Data for this exercise:
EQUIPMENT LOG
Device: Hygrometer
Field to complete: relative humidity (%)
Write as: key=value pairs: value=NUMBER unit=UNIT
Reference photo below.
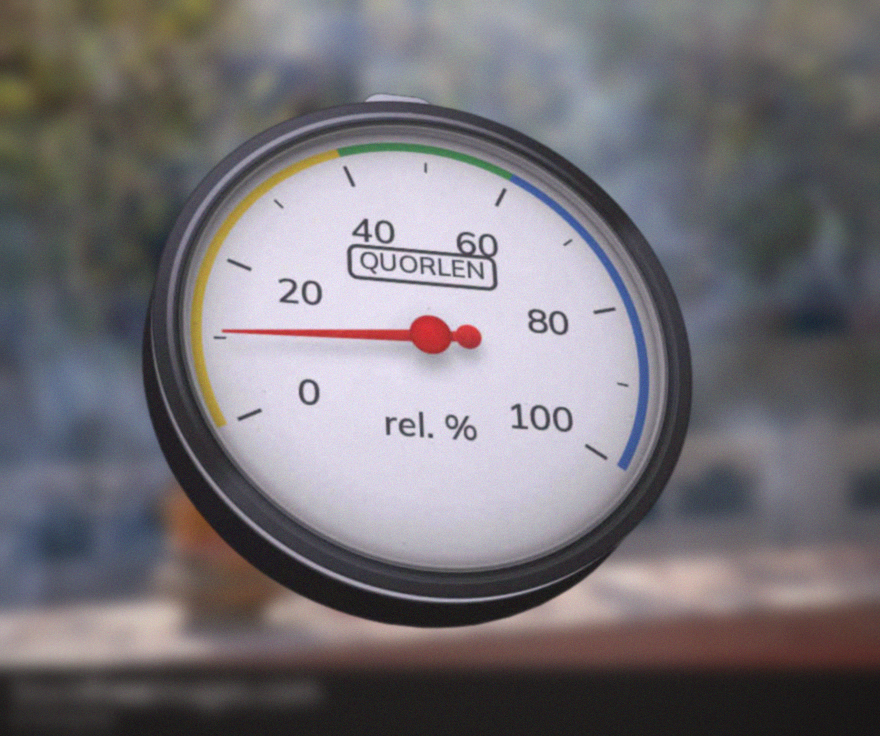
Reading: value=10 unit=%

Request: Please find each line in the data above that contains the word "unit", and copy those lines.

Written solution:
Write as: key=value pairs: value=NUMBER unit=UNIT
Reading: value=10 unit=%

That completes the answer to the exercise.